Could you please reproduce all the records below exactly, leaving out the images?

● ● ● ●

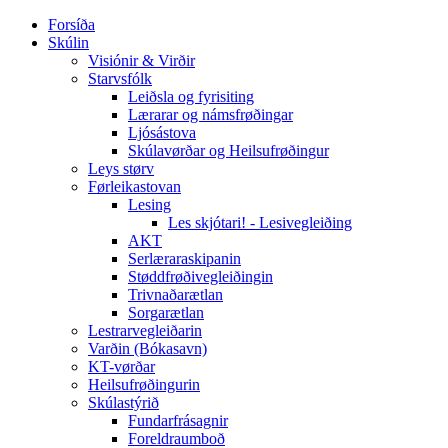
Forsíða
Skúlin
Visiónir & Virðir
Starvsfólk
Leiðsla og fyrisiting
Lærarar og námsfrøðingar
Ljósástova
Skúlavørðar og Heilsufrøðingur
Leys størv
Førleikastovan
Lesing
Les skjótari! - Lesivegleiðing
AKT
Serlæraraskipanin
Støddfrøðivegleiðingin
Trivnaðarætlan
Sorgarætlan
Lestrarvegleiðarin
Varðin (Bókasavn)
KT-vørðar
Heilsufrøðingurin
Skúlastýrið
Fundarfrásagnir
Foreldraumboð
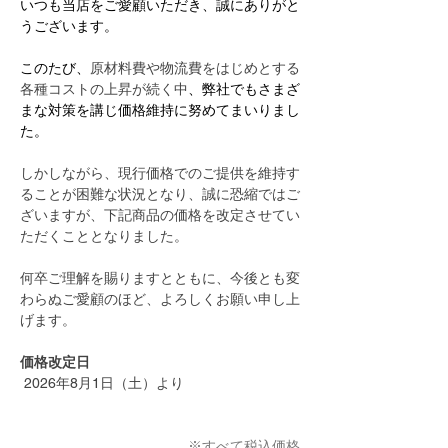
いつも当店をご愛顧いただき、誠にありがと
うございます。
このたび、
原材料費や物流費をはじめとする
各種コストの上昇が続く中
、
弊社でもさまざ
まな対策を講じ価格維持に努めてまいりまし
た
。
しかしながら、現行価格でのご提供を維持す
ることが困難な状況となり、誠に恐縮ではご
ざいますが、下記商品の価格を改定させてい
ただくこととなりました。
何卒ご理解を賜りますとともに、今後とも変
わらぬご愛顧のほど、よろしくお願い申し上
げます。
価格改定日
 2026年8月1日（土）より
※すべて税込価格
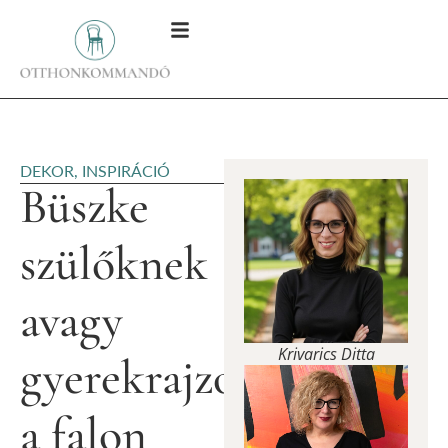
DEKOR
,
INSPIRÁCIÓ
Büszke
szülőknek
avagy
Krivarics Ditta
gyerekrajzok
a falon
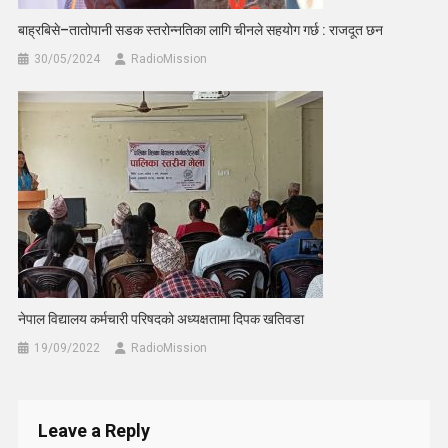
बाह्रबिसे–तातोपानी सडक स्तरोन्नतिका लागि चीनले सहयोग गर्छ : राजदूत छन
30/05/2024
RadioMission
नेपाल विद्यालय कर्मचारी परिषदको अध्यक्षतामा दिपक खतिवडा
19/09/2022
RadioMission
Leave a Reply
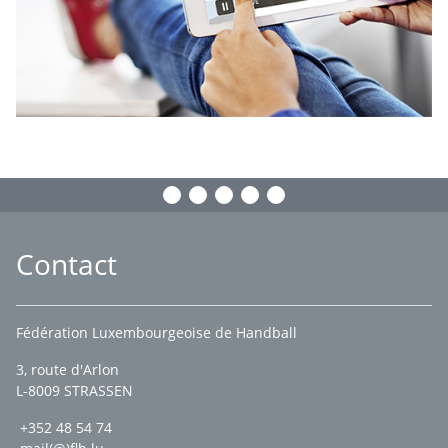
Contact
Fédération Luxembourgeoise de Handball
3, route d'Arlon
L-8009 STRASSEN
+352 48 54 74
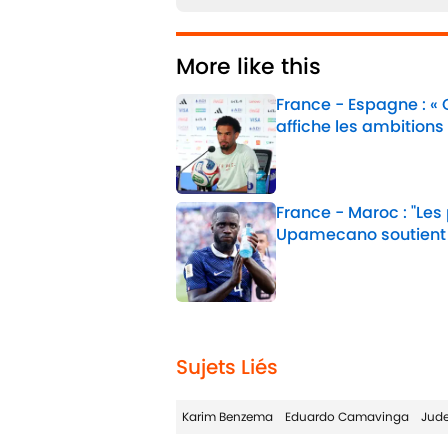
More like this
France - Espagne : «
affiche les ambitions
Published by on Invalid 
France - Maroc : "Les
Upamecano soutient
Published by on Invalid 
2 related articles loaded
Sujets Liés
Karim Benzema
Eduardo Camavinga
Jude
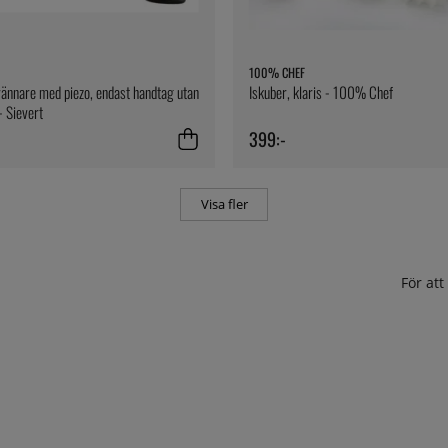
100% CHEF
ännare med piezo, endast handtag utan
Iskuber, klaris - 100% Chef
- Sievert
399:-
Visa fler
För at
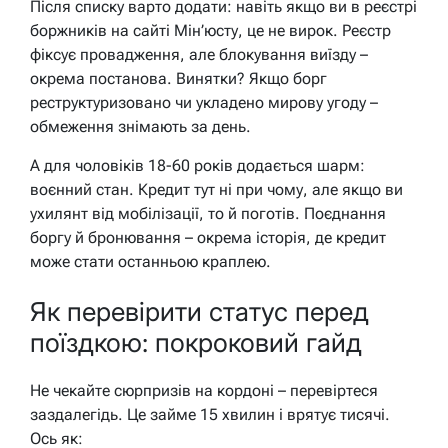
Після списку варто додати: навіть якщо ви в реєстрі
боржників на сайті Мін’юсту, це не вирок. Реєстр
фіксує провадження, але блокування виїзду –
окрема постанова. Винятки? Якщо борг
реструктуризовано чи укладено мирову угоду –
обмеження знімають за день.
А для чоловіків 18-60 років додається шарм:
воєнний стан. Кредит тут ні при чому, але якщо ви
ухилянт від мобілізації, то й поготів. Поєднання
боргу й бронювання – окрема історія, де кредит
може стати останньою краплею.
Як перевірити статус перед
поїздкою: покроковий гайд
Не чекайте сюрпризів на кордоні – перевіртеся
заздалегідь. Це займе 15 хвилин і врятує тисячі.
Ось як:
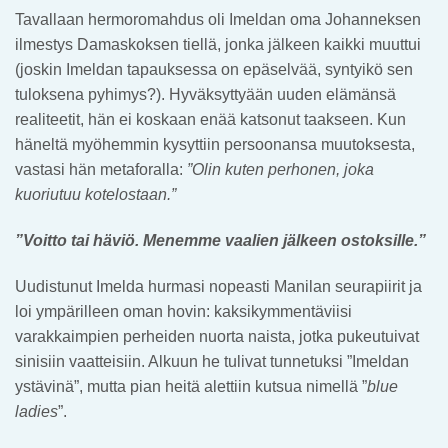
Tavallaan hermoromahdus oli Imeldan oma Johanneksen
ilmestys Damaskoksen tiellä, jonka jälkeen kaikki muuttui
(joskin Imeldan tapauksessa on epäselvää, syntyikö sen
tuloksena pyhimys?). Hyväksyttyään uuden elämänsä
realiteetit, hän ei koskaan enää katsonut taakseen. Kun
häneltä myöhemmin kysyttiin persoonansa muutoksesta,
vastasi hän metaforalla:
”Olin kuten perhonen, joka
kuoriutuu kotelostaan.”
”Voitto tai häviö. Menemme vaalien jälkeen ostoksille.”
Uudistunut Imelda hurmasi nopeasti Manilan seurapiirit ja
loi ympärilleen oman hovin: kaksikymmentäviisi
varakkaimpien perheiden nuorta naista, jotka pukeutuivat
sinisiin vaatteisiin. Alkuun he tulivat tunnetuksi ”Imeldan
ystävinä”, mutta pian heitä alettiin kutsua nimellä ”
blue
ladies
”.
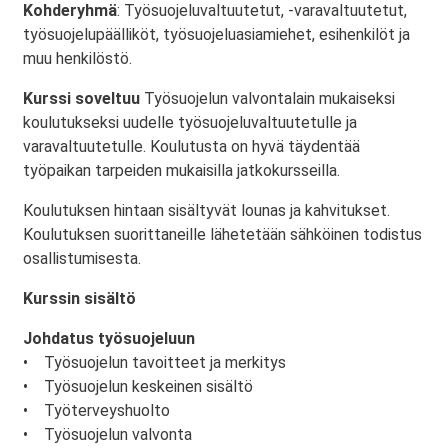
Kohderyhmä
: Työsuojeluvaltuutetut, -varavaltuutetut,
työsuojelupäälliköt, työsuojeluasiamiehet, esihenkilöt ja
muu henkilöstö.
Kurssi soveltuu
Työsuojelun valvontalain mukaiseksi
koulutukseksi uudelle työsuojeluvaltuutetulle ja
varavaltuutetulle. Koulutusta on hyvä täydentää
työpaikan tarpeiden mukaisilla jatkokursseilla.
Koulutuksen hintaan sisältyvät lounas ja kahvitukset.
Koulutuksen suorittaneille lähetetään sähköinen todistus
osallistumisesta.
Kurssin sisältö
Johdatus työsuojeluun
• Työsuojelun tavoitteet ja merkitys
• Työsuojelun keskeinen sisältö
• Työterveyshuolto
• Työsuojelun valvonta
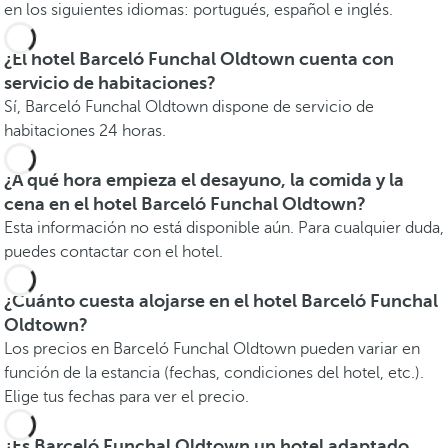
en los siguientes idiomas: portugués, español e inglés.
¿El hotel Barceló Funchal Oldtown cuenta con
servicio de habitaciones?
Sí, Barceló Funchal Oldtown dispone de servicio de
habitaciones 24 horas.
¿A qué hora empieza el desayuno, la comida y la
cena en el hotel Barceló Funchal Oldtown?
Esta información no está disponible aún. Para cualquier duda,
puedes contactar con el hotel.
¿Cuánto cuesta alojarse en el hotel Barceló Funchal
Oldtown?
Los precios en Barceló Funchal Oldtown pueden variar en
función de la estancia (fechas, condiciones del hotel, etc.).
Elige tus fechas para ver el precio.
¿Es Barceló Funchal Oldtown un hotel adaptado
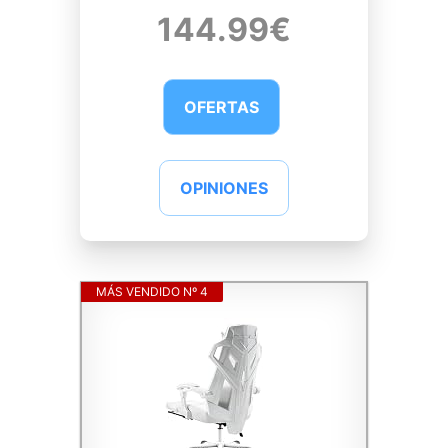
144.99€
OFERTAS
OPINIONES
MÁS VENDIDO Nº 4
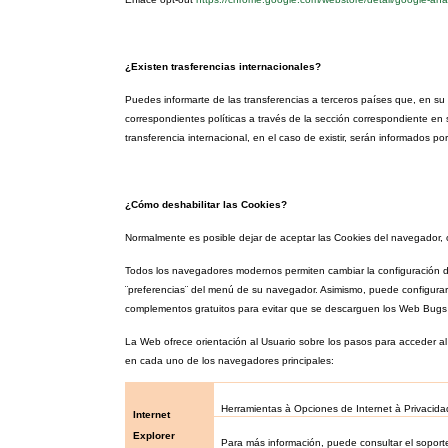
¿Existen trasferencias internacionales?
Puedes informarte de las transferencias a terceros países que, en su c
correspondientes políticas a través de la sección correspondiente en
transferencia internacional, en el caso de existir, serán informados por
¿Cómo deshabilitar las Cookies?
Normalmente es posible dejar de aceptar las Cookies del navegador, o 
Todos los navegadores modernos permiten cambiar la configuración d
¨preferencias¨ del menú de su navegador. Asimismo, puede configurar 
complementos gratuitos para evitar que se descarguen los Web Bugs a
La Web ofrece orientación al Usuario sobre los pasos para acceder al
en cada uno de los navegadores principales:
Herramientas
à
Opciones de Internet
à
Privacid
Internet
Explorer
Para más información, puede consultar el soport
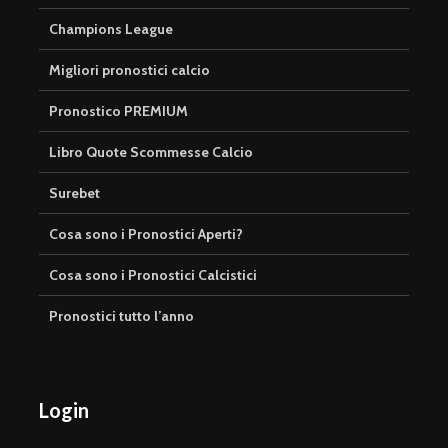
Champions League
Migliori pronostici calcio
Pronostico PREMIUM
Libro Quote Scommesse Calcio
Surebet
Cosa sono i Pronostici Aperti?
Cosa sono i Pronostici Calcistici
Pronostici tutto l’anno
Login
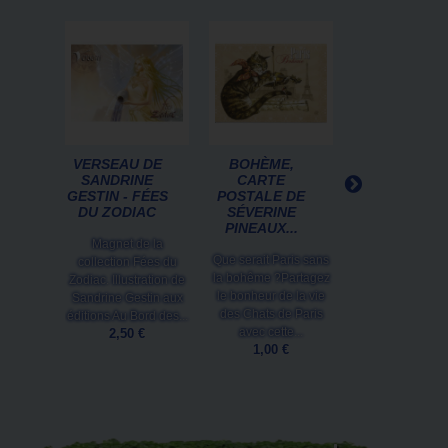
VERSEAU DE
BOHÈME,
CARTE
SANDRINE
CARTE
POSTALE
GESTIN - FÉES
POSTALE DE
CHATANAS E
DU ZODIAC
SÉVERINE
ANGE-MINO
PINEAUX...
DE...
Magnet de la
Que serait Paris sans
Petit chat démon
collection Fées du
la bohême ?Partagez
et chaton bla
Zodiac. Illustration de
le bonheur de la vie
angélique... Etes
Sandrine Gestin aux
des Chats de Paris
Chatanas ou A
éditions Au Bord des...
avec cette...
Minou ?Carte.
2,50 €
1,00 €
1,00 €
Ajouter au
panier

● ● ● ●

# Answer to this exercise
Forsíða
Skúlin
Visiónir & Virðir
Starvsfólk
Leiðsla og fyrisiting
Lærarar og námsfrøðingar
Ljósástova
Skúlavørðar og Heilsufrøðingur
Leys størv
Førleikastovan
Lesing
Les skjótari! - Lesivegleiðing
AKT
Serlæraraskipanin
Støddfrøðivegleiðingin
Trivnaðarætlan
Sorgarætlan
Lestrarvegleiðarin
Varðin (Bókasavn)
KT-vørðar
Heilsufrøðingurin
Skúlastýrið
Fundarfrásagnir
Foreldraumboð
いつも当店をご愛顧いただき、誠にありがと
うございます。
このたび、
原材料費や物流費をはじめとする
各種コストの上昇が続く中
、
弊社でもさまざ
まな対策を講じ価格維持に努めてまいりまし
た
。
しかしながら、現行価格でのご提供を維持す
ることが困難な状況となり、誠に恐縮ではご
ざいますが、下記商品の価格を改定させてい
ただくこととなりました。
何卒ご理解を賜りますとともに、今後とも変
わらぬご愛顧のほど、よろしくお願い申し上
げます。
価格改定日
 2026年8月1日（土）より
※すべて税込価格
DEKOR
,
INSPIRÁCIÓ
Büszke
szülőknek
avagy
Krivarics Ditta
gyerekrajzok
a falon
बाह्रबिसे–तातोपानी सडक स्तरोन्नतिका लागि चीनले सहयोग गर्छ : राजदूत छन
30/05/2024
RadioMission
नेपाल विद्यालय कर्मचारी परिषदको अध्यक्षतामा दिपक खतिवडा
19/09/2022
RadioMission
Leave a Reply
Contact
Fédération Luxembourgeoise de Handball
3, route d'Arlon
L-8009 STRASSEN
+352 48 54 74
More like this
France - Espagne : «
affiche les ambitions
Published by on Invalid 
France - Maroc : "Les
Upamecano soutient
Published by on Invalid 
2 related articles loaded
Sujets Liés
Karim Benzema
Eduardo Camavinga
Jude
100% CHEF
ännare med piezo, endast handtag utan
Iskuber, klaris - 100% Chef
- Sievert
399:-
Visa fler
För at
Після списку варто додати: навіть якщо ви в реєстрі
боржників на сайті Мін’юсту, це не вирок. Реєстр
фіксує провадження, але блокування виїзду –
окрема постанова. Винятки? Якщо борг
реструктуризовано чи укладено мирову угоду –
обмеження знімають за день.
А для чоловіків 18-60 років додається шарм:
воєнний стан. Кредит тут ні при чому, але якщо ви
ухилянт від мобілізації, то й поготів. Поєднання
боргу й бронювання – окрема історія, де кредит
може стати останньою краплею.
Як перевірити статус перед
поїздкою: покроковий гайд
Не чекайте сюрпризів на кордоні – перевіртеся
заздалегідь. Це займе 15 хвилин і врятує тисячі.
Ось як:
Tavallaan hermoromahdus oli Imeldan oma Johanneksen
ilmestys Damaskoksen tiellä, jonka jälkeen kaikki muuttui
(joskin Imeldan tapauksessa on epäselvää, syntyikö sen
tuloksena pyhimys?). Hyväksyttyään uuden elämänsä
realiteetit, hän ei koskaan enää katsonut taakseen. Kun
häneltä myöhemmin kysyttiin persoonansa muutoksesta,
vastasi hän metaforalla:
”Olin kuten perhonen, joka
kuoriutuu kotelostaan.”
”Voitto tai häviö. Menemme vaalien jälkeen ostoksille.”
Uudistunut Imelda hurmasi nopeasti Manilan seurapiirit ja
loi ympärilleen oman hovin: kaksikymmentäviisi
varakkaimpien perheiden nuorta naista, jotka pukeutuivat
sinisiin vaatteisiin. Alkuun he tulivat tunnetuksi ”Imeldan
ystävinä”, mutta pian heitä alettiin kutsua nimellä ”
blue
ladies
”.
Kohderyhmä
: Työsuojeluvaltuutetut, -varavaltuutetut,
työsuojelupäälliköt, työsuojeluasiamiehet, esihenkilöt ja
muu henkilöstö.
Kurssi soveltuu
Työsuojelun valvontalain mukaiseksi
koulutukseksi uudelle työsuojeluvaltuutetulle ja
varavaltuutetulle. Koulutusta on hyvä täydentää
työpaikan tarpeiden mukaisilla jatkokursseilla.
Koulutuksen hintaan sisältyvät lounas ja kahvitukset.
Koulutuksen suorittaneille lähetetään sähköinen todistus
osallistumisesta.
Kurssin sisältö
Johdatus työsuojeluun
• Työsuojelun tavoitteet ja merkitys
• Työsuojelun keskeinen sisältö
• Työterveyshuolto
• Työsuojelun valvonta
en los siguientes idiomas: portugués, español e inglés.
¿El hotel Barceló Funchal Oldtown cuenta con
servicio de habitaciones?
Sí, Barceló Funchal Oldtown dispone de servicio de
habitaciones 24 horas.
¿A qué hora empieza el desayuno, la comida y la
cena en el hotel Barceló Funchal Oldtown?
Esta información no está disponible aún. Para cualquier duda,
puedes contactar con el hotel.
¿Cuánto cuesta alojarse en el hotel Barceló Funchal
Oldtown?
Los precios en Barceló Funchal Oldtown pueden variar en
función de la estancia (fechas, condiciones del hotel, etc.).
Elige tus fechas para ver el precio.
¿Es Barceló Funchal Oldtown un hotel adaptado
144.99€
OFERTAS
OPINIONES
MÁS VENDIDO Nº 4
¿Existen trasferencias internacionales?
Puedes informarte de las transferencias a terceros países que, en su c
correspondientes políticas a través de la sección correspondiente en
transferencia internacional, en el caso de existir, serán informados por
¿Cómo deshabilitar las Cookies?
Normalmente es posible dejar de aceptar las Cookies del navegador, o 
Todos los navegadores modernos permiten cambiar la configuración d
¨preferencias¨ del menú de su navegador. Asimismo, puede configurar 
complementos gratuitos para evitar que se descarguen los Web Bugs a
La Web ofrece orientación al Usuario sobre los pasos para acceder al
en cada uno de los navegadores principales:
Herramientas
à
Opciones de Internet
à
Privacid
Internet
Explorer
Para más información, puede consultar el soport
Champions League
Migliori pronostici calcio
Pronostico PREMIUM
Libro Quote Scommesse Calcio
Surebet
Cosa sono i Pronostici Aperti?
Cosa sono i Pronostici Calcistici
Pronostici tutto l’anno
Login
VERSEAU DE
BOHÈME,
CARTE
SANDRINE
CARTE
POSTALE
GESTIN - FÉES
POSTALE DE
CHATANAS E
DU ZODIAC
SÉVERINE
ANGE-MINO
PINEAUX...
DE...
Magnet de la
Que serait Paris sans
Petit chat démon
collection Fées du
la bohême ?Partagez
et chaton bla
Zodiac. Illustration de
le bonheur de la vie
angélique... Etes
Sandrine Gestin aux
des Chats de Paris
Chatanas ou A
éditions Au Bord des...
avec cette...
Minou ?Carte.
2,50 €
1,00 €
1,00 €
Ajouter au
panier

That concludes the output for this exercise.